> _WHAT THE TASK REQUIRES_
Filter the lines below, keeping each one that holds "دهخدا".

(Stored data entries)
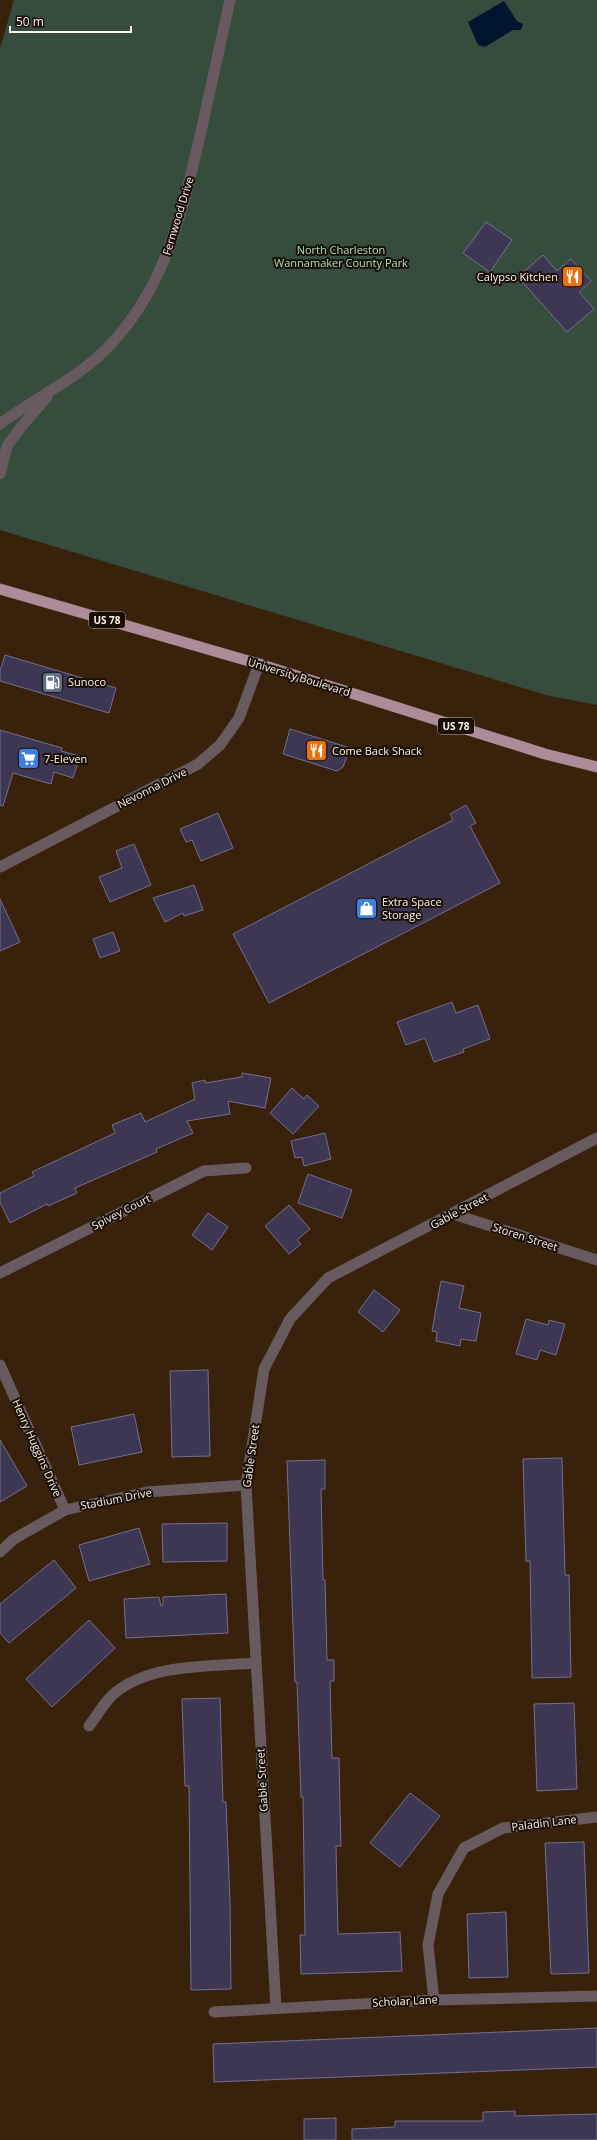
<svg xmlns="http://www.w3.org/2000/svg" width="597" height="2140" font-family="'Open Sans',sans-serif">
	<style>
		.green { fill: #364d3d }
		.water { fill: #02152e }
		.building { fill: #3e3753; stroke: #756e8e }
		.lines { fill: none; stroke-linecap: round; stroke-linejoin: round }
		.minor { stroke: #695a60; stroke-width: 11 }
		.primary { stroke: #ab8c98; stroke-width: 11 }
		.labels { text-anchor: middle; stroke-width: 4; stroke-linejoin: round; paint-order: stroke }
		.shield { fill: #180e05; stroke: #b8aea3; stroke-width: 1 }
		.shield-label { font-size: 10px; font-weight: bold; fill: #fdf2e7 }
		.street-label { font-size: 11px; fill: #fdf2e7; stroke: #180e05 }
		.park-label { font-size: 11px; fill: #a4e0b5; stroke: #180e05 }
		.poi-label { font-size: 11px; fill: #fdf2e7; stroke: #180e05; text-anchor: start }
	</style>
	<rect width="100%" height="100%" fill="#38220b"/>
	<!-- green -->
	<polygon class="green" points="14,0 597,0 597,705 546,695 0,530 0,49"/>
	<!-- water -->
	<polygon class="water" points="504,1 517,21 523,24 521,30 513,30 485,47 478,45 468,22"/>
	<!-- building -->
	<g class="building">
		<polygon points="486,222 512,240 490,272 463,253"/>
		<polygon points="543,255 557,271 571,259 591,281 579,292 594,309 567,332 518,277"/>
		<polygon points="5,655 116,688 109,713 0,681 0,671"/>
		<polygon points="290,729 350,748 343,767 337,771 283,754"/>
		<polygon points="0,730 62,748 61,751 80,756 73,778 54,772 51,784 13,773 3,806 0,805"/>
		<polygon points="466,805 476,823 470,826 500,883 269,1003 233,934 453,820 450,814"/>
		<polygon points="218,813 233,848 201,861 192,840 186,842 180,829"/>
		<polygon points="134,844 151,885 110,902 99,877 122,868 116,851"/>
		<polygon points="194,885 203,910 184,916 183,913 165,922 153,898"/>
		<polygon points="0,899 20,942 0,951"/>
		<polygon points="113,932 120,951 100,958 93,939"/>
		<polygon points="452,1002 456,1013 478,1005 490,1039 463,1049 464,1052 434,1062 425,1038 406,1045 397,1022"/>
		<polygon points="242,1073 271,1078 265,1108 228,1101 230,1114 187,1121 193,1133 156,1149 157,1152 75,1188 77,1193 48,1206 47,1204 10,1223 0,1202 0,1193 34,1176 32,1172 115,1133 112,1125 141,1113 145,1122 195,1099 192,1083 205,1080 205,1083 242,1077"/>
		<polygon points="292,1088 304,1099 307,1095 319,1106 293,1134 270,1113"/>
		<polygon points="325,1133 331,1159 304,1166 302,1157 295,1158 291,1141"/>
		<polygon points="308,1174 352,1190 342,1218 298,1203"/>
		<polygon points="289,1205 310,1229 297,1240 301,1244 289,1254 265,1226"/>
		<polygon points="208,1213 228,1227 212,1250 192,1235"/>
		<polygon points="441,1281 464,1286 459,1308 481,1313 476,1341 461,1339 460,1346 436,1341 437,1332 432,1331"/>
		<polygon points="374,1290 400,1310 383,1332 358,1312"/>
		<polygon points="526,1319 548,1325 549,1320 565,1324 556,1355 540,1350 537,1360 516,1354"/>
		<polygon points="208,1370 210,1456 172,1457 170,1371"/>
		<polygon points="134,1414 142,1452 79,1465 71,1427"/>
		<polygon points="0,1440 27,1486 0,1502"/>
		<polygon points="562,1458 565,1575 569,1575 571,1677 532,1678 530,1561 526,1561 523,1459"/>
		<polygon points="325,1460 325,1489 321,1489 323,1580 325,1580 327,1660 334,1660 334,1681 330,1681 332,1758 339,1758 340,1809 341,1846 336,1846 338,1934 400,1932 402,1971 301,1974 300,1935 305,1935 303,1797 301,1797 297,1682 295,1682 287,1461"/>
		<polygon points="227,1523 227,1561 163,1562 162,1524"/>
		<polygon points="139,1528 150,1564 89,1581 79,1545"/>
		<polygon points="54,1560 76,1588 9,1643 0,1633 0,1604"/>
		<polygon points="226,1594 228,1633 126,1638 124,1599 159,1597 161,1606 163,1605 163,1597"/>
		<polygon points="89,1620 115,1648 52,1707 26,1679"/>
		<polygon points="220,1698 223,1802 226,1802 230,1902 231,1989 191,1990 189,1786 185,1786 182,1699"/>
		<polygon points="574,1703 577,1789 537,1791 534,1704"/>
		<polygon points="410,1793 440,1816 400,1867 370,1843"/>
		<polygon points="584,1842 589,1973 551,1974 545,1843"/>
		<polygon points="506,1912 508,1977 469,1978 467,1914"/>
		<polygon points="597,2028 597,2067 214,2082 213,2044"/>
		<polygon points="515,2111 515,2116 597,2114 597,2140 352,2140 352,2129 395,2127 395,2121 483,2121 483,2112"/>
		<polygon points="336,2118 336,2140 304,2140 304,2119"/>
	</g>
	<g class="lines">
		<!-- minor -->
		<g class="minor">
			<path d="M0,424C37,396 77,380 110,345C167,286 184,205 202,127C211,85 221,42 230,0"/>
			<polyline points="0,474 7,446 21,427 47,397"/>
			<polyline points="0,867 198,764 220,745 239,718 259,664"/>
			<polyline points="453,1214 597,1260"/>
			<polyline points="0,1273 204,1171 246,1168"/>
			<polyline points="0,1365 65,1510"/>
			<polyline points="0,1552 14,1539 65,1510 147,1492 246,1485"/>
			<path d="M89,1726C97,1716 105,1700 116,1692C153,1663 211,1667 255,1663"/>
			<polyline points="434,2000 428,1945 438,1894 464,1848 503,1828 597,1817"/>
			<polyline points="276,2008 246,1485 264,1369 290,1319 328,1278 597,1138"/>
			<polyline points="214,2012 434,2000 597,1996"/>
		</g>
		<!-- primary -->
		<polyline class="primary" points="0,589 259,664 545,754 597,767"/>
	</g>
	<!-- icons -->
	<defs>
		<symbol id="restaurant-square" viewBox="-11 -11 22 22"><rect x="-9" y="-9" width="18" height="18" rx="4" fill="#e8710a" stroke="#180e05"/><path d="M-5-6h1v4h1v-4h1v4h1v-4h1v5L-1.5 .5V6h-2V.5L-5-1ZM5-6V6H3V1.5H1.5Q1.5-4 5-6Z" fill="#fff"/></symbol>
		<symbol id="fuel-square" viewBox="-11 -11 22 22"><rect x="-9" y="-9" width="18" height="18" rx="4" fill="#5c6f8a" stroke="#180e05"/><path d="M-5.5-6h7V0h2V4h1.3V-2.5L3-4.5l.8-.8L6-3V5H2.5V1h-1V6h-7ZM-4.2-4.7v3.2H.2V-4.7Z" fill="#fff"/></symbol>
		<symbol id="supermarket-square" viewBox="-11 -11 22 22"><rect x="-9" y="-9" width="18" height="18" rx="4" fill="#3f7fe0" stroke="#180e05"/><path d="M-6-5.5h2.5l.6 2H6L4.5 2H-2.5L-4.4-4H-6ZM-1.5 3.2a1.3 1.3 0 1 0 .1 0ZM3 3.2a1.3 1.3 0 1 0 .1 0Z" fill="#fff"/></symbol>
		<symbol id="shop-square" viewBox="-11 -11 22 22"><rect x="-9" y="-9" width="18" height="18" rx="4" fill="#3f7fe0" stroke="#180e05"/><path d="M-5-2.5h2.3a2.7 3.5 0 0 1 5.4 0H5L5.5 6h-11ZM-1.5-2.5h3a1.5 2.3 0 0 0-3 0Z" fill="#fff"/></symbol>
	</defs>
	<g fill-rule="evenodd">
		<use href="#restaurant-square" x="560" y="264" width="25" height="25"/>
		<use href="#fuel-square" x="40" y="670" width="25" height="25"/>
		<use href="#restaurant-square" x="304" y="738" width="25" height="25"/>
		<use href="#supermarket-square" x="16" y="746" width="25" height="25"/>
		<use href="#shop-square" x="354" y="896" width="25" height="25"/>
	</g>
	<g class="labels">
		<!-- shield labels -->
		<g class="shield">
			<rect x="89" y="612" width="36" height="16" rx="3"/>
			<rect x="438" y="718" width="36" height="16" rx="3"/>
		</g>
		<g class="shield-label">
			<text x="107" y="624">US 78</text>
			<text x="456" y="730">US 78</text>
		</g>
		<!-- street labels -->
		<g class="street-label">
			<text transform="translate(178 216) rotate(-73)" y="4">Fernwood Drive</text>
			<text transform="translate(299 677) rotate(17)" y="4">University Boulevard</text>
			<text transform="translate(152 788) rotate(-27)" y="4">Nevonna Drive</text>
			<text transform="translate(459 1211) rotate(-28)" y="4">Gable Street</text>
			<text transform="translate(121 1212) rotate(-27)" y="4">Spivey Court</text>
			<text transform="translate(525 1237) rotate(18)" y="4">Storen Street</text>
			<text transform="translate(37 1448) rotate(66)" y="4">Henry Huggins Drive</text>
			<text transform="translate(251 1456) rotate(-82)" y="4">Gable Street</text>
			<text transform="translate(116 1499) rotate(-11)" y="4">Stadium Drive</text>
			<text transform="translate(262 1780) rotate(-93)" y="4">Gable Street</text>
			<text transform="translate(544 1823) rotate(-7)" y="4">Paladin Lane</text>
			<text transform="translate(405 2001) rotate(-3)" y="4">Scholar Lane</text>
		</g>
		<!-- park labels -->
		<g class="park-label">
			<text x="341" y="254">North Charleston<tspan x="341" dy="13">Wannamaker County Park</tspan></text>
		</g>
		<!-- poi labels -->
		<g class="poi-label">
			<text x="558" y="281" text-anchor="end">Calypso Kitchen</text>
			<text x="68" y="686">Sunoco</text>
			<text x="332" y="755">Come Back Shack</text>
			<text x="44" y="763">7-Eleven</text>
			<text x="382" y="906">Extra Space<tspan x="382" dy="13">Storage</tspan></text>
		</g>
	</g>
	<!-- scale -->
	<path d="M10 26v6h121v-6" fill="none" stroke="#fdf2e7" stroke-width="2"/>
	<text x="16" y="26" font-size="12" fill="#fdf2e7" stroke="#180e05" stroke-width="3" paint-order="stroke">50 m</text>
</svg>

...

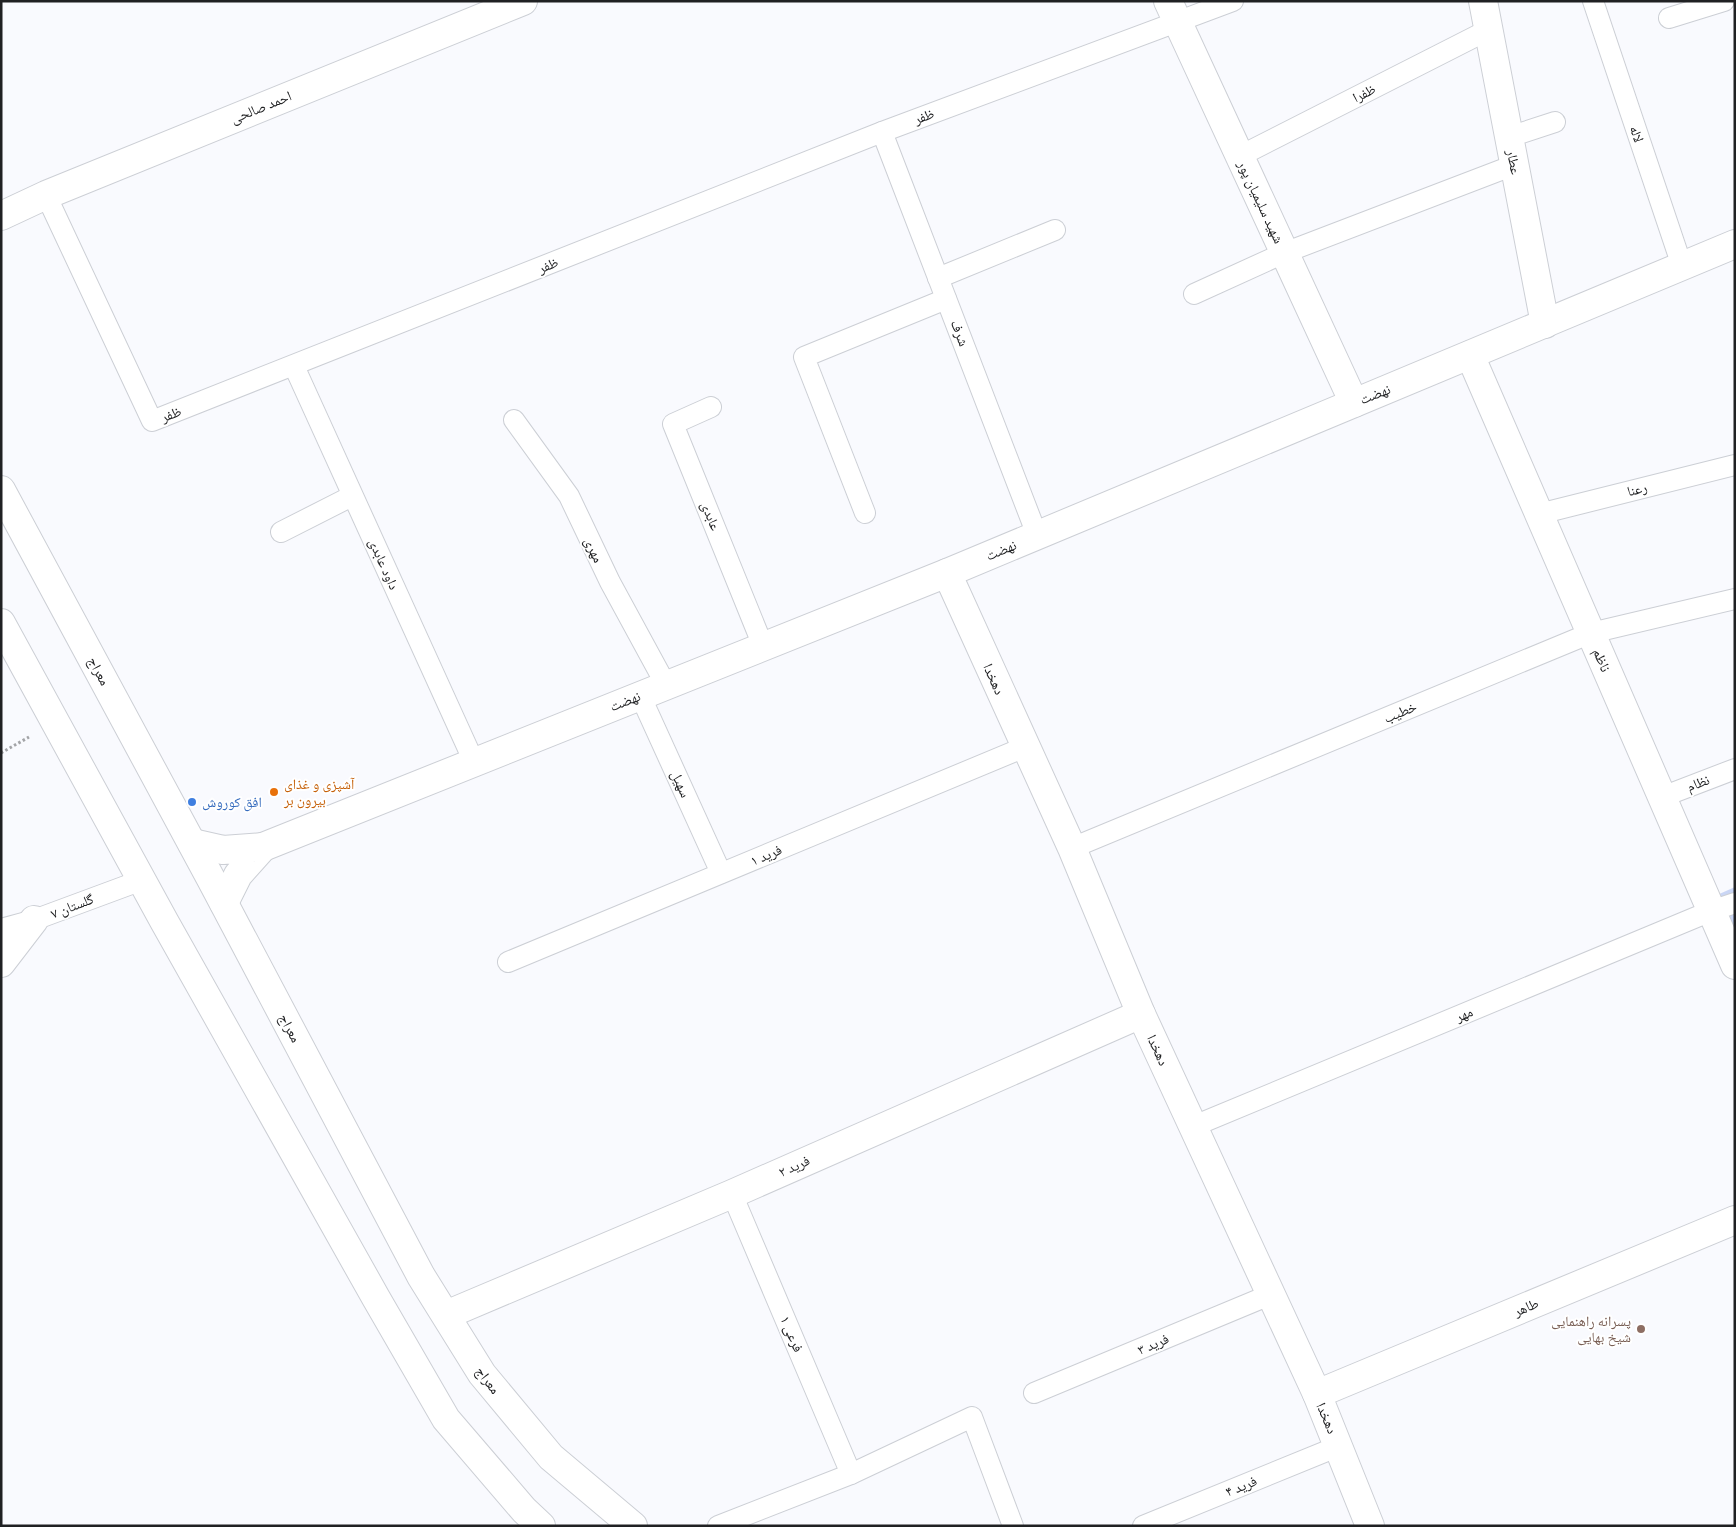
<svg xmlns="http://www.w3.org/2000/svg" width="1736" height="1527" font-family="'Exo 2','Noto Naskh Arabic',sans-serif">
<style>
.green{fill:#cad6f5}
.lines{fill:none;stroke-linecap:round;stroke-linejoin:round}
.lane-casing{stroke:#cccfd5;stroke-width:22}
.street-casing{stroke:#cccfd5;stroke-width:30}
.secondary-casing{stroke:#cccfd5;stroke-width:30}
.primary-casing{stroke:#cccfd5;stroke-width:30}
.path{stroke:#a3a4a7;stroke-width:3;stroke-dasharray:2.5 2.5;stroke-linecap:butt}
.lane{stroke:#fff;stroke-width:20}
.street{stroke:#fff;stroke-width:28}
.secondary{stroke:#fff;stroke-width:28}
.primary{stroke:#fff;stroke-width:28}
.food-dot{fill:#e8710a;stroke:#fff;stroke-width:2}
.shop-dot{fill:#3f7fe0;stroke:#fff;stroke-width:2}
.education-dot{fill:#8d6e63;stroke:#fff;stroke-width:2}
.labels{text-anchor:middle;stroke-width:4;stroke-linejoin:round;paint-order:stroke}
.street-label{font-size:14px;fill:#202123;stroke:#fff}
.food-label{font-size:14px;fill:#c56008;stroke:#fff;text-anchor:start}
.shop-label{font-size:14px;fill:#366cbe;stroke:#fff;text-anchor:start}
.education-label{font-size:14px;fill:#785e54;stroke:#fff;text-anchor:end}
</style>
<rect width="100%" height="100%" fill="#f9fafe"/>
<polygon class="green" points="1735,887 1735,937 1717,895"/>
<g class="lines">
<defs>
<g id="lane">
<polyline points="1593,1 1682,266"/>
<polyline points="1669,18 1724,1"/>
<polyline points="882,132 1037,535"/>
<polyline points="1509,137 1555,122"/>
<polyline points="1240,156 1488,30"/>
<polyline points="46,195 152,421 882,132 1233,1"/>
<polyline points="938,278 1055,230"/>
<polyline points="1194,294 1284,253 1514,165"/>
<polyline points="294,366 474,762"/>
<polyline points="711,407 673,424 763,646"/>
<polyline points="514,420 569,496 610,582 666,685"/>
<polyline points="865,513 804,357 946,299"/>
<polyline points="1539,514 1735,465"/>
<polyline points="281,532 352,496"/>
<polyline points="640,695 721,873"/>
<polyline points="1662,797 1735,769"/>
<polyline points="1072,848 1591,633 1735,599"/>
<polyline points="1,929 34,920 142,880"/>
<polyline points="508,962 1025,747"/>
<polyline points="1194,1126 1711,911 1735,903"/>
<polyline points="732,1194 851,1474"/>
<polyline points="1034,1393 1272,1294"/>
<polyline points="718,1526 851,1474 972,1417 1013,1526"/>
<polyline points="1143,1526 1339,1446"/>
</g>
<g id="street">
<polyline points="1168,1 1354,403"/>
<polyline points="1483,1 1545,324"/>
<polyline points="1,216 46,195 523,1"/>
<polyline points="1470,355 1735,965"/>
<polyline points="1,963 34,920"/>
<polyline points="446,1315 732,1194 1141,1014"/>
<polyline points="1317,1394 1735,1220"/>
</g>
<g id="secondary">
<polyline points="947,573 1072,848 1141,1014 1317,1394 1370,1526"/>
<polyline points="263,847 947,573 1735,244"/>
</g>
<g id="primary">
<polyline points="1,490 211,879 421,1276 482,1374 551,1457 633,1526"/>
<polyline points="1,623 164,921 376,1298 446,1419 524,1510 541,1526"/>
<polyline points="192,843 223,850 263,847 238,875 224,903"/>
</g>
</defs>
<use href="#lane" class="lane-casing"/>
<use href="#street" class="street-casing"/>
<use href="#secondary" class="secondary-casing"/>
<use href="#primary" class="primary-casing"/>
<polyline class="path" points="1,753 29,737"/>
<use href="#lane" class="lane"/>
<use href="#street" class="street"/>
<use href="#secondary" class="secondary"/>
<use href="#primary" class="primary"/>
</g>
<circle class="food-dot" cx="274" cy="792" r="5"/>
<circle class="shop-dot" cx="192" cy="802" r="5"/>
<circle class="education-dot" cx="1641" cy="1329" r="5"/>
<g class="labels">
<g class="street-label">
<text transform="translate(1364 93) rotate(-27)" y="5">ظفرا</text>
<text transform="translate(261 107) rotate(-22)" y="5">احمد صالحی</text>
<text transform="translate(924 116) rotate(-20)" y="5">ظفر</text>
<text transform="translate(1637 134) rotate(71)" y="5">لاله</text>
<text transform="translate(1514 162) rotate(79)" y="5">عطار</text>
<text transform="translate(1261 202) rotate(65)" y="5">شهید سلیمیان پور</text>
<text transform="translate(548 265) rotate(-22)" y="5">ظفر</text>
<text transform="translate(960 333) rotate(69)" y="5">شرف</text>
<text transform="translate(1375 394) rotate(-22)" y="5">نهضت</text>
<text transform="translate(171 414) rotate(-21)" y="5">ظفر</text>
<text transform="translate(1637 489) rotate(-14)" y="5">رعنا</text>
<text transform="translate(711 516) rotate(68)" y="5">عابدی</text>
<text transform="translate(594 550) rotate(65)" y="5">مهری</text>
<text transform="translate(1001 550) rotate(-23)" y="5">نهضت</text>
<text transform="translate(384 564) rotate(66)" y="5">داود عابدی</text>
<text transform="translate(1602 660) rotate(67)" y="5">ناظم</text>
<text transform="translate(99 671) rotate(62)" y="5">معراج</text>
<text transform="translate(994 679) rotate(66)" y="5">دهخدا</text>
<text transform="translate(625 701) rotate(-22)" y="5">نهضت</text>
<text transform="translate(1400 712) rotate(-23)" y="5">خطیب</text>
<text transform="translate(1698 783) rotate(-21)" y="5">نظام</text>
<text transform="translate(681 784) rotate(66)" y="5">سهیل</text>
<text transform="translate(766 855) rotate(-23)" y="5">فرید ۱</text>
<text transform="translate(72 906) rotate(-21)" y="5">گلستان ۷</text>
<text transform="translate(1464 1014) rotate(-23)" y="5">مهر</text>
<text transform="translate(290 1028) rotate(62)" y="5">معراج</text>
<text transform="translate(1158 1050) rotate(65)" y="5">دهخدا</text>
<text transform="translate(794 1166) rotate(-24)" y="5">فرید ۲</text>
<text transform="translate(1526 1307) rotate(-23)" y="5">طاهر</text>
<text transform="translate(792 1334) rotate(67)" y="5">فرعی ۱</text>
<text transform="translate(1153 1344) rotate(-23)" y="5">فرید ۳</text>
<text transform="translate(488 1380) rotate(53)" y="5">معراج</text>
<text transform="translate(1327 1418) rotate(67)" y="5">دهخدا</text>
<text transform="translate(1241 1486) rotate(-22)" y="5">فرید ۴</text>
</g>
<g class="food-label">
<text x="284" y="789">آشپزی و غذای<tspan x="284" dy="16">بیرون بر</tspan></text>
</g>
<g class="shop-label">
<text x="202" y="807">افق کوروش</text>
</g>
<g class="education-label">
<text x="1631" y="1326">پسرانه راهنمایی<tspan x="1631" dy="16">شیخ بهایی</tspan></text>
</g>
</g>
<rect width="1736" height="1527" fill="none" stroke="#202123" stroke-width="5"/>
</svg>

> _OUTPUT FOR THIS EXERCISE_
<text transform="translate(994 679) rotate(66)" y="5">دهخدا</text>
<text transform="translate(1158 1050) rotate(65)" y="5">دهخدا</text>
<text transform="translate(1327 1418) rotate(67)" y="5">دهخدا</text>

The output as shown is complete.